(Document images with source code)
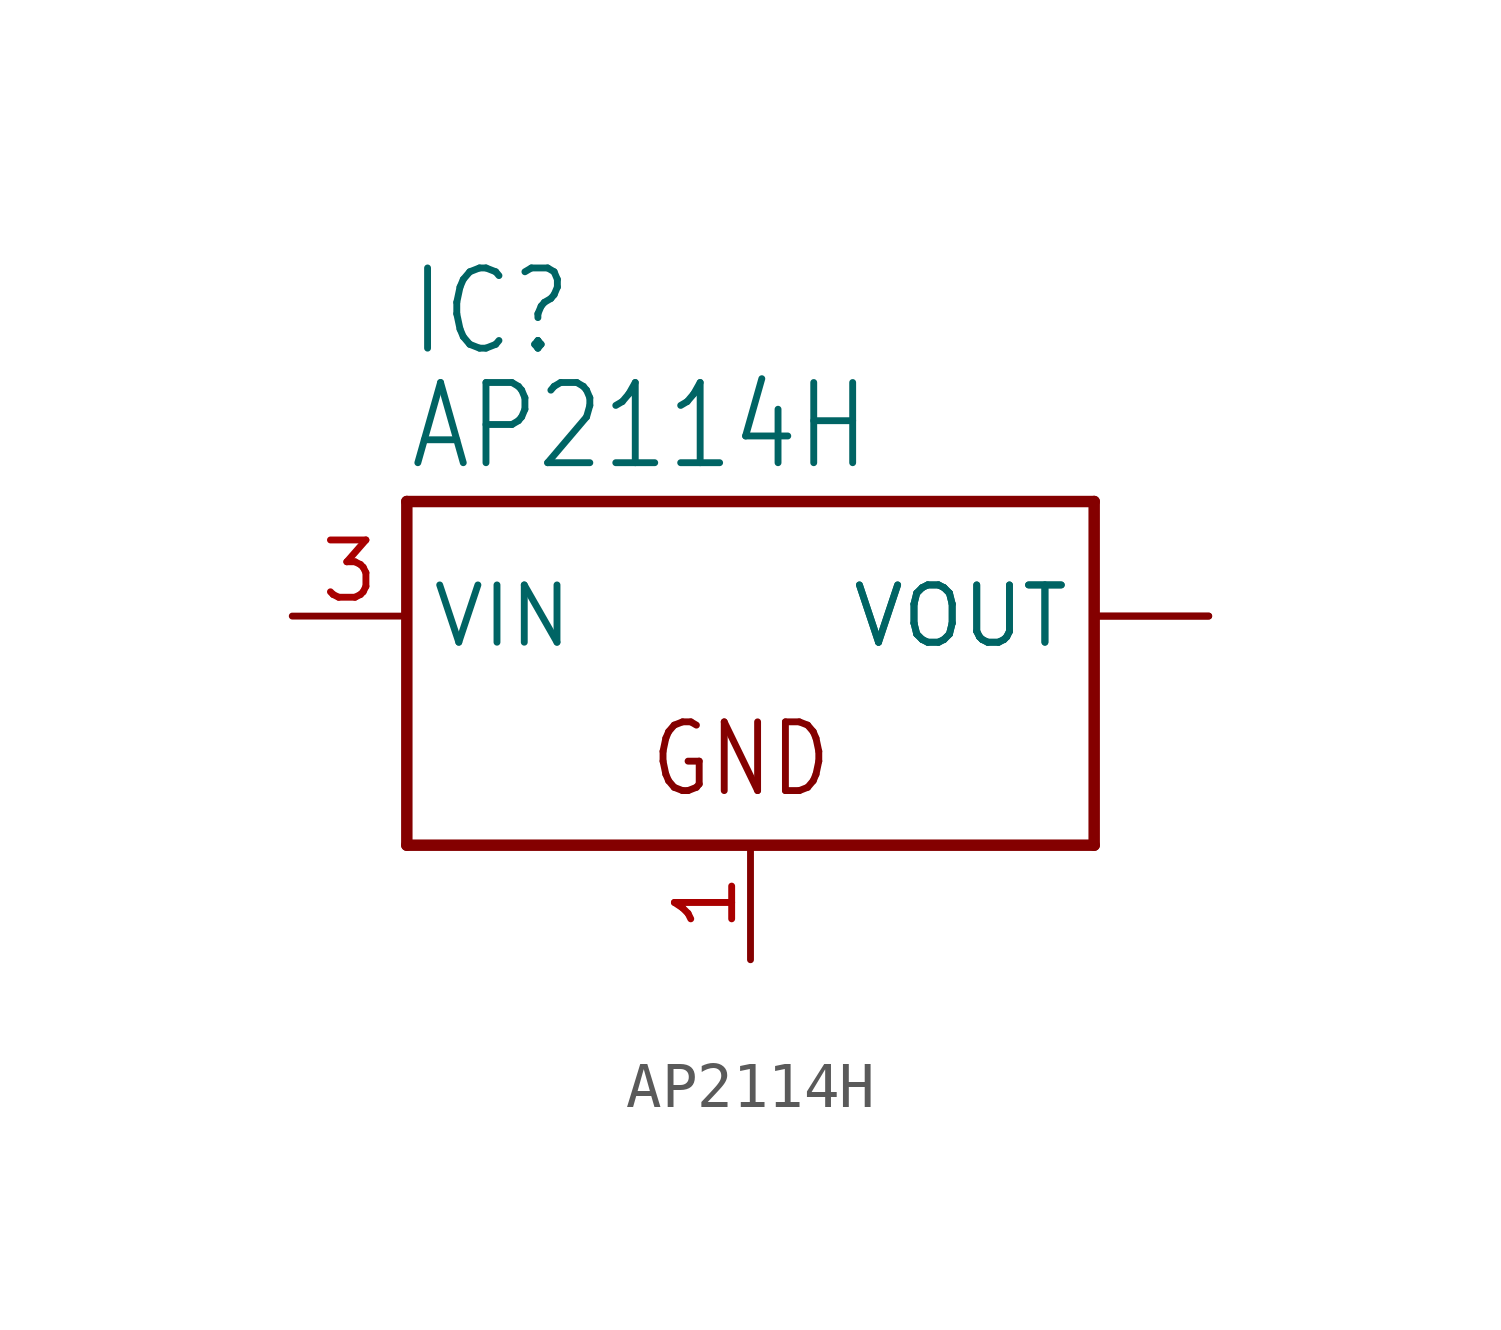
<source format=kicad_sym>
(kicad_symbol_lib
  (version 20201005)
  (generator kicad_symbol_editor)
  (symbol "AP2114H"
    (property "Reference" "IC"
      (at -7.62 5.715 0)
      (effects (font (size 1.778 1.511)) (justify left bottom)))
    (property "Value" "AP2114H"
      (at -7.62 3.175 0)
      (effects (font (size 1.778 1.511)) (justify left bottom)))
    (property "ki_locked" ""
      (at 0 0 0)
      (effects (font (size 1.27 1.27))))
    (symbol "AP2114H_1_0"
      (text "GND" (at -2.286 -4.064 0) (effects (font (size 1.524 1.295)) (justify left bottom)))
      (polyline (pts (xy -7.62 -5.08) (xy 7.62 -5.08)) (stroke (width 0.254)) (fill (type none)))
      (polyline (pts (xy -7.62 2.54) (xy -7.62 -5.08)) (stroke (width 0.254)) (fill (type none)))
      (polyline (pts (xy 7.62 -5.08) (xy 7.62 2.54)) (stroke (width 0.254)) (fill (type none)))
      (polyline (pts (xy 7.62 2.54) (xy -7.62 2.54)) (stroke (width 0.254)) (fill (type none)))
      (pin power_in line (at 0 -7.62 90) (length 2.54) (name "GND" (effects (font (size 0 0)))) (number "1" (effects (font (size 1.27 1.27)))))
      (pin power_in line (at 10.16 0 180) (length 2.54) (name "VOUT" (effects (font (size 1.27 1.27)))) (number "2" (effects (font (size 0 0)))))
      (pin power_in line (at -10.16 0 0) (length 2.54) (name "VIN" (effects (font (size 1.27 1.27)))) (number "3" (effects (font (size 1.27 1.27)))))
      (pin power_in line (at 10.16 0 180) (length 2.54) (name "VOUT" (effects (font (size 1.27 1.27)))) (number "4" (effects (font (size 0 0))))))))
</source>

Problem requirements
Only text belongs in the copy: repeat each line of the data exactly and leave out the pictures.

Answer space
<source format=kicad_sym>
(kicad_symbol_lib
  (version 20201005)
  (generator kicad_symbol_editor)
  (symbol "AP2114H"
    (property "Reference" "IC"
      (at -7.62 5.715 0)
      (effects (font (size 1.778 1.511)) (justify left bottom)))
    (property "Value" "AP2114H"
      (at -7.62 3.175 0)
      (effects (font (size 1.778 1.511)) (justify left bottom)))
    (property "ki_locked" ""
      (at 0 0 0)
      (effects (font (size 1.27 1.27))))
    (symbol "AP2114H_1_0"
      (text "GND" (at -2.286 -4.064 0) (effects (font (size 1.524 1.295)) (justify left bottom)))
      (polyline (pts (xy -7.62 -5.08) (xy 7.62 -5.08)) (stroke (width 0.254)) (fill (type none)))
      (polyline (pts (xy -7.62 2.54) (xy -7.62 -5.08)) (stroke (width 0.254)) (fill (type none)))
      (polyline (pts (xy 7.62 -5.08) (xy 7.62 2.54)) (stroke (width 0.254)) (fill (type none)))
      (polyline (pts (xy 7.62 2.54) (xy -7.62 2.54)) (stroke (width 0.254)) (fill (type none)))
      (pin power_in line (at 0 -7.62 90) (length 2.54) (name "GND" (effects (font (size 0 0)))) (number "1" (effects (font (size 1.27 1.27)))))
      (pin power_in line (at 10.16 0 180) (length 2.54) (name "VOUT" (effects (font (size 1.27 1.27)))) (number "2" (effects (font (size 0 0)))))
      (pin power_in line (at -10.16 0 0) (length 2.54) (name "VIN" (effects (font (size 1.27 1.27)))) (number "3" (effects (font (size 1.27 1.27)))))
      (pin power_in line (at 10.16 0 180) (length 2.54) (name "VOUT" (effects (font (size 1.27 1.27)))) (number "4" (effects (font (size 0 0))))))))
</source>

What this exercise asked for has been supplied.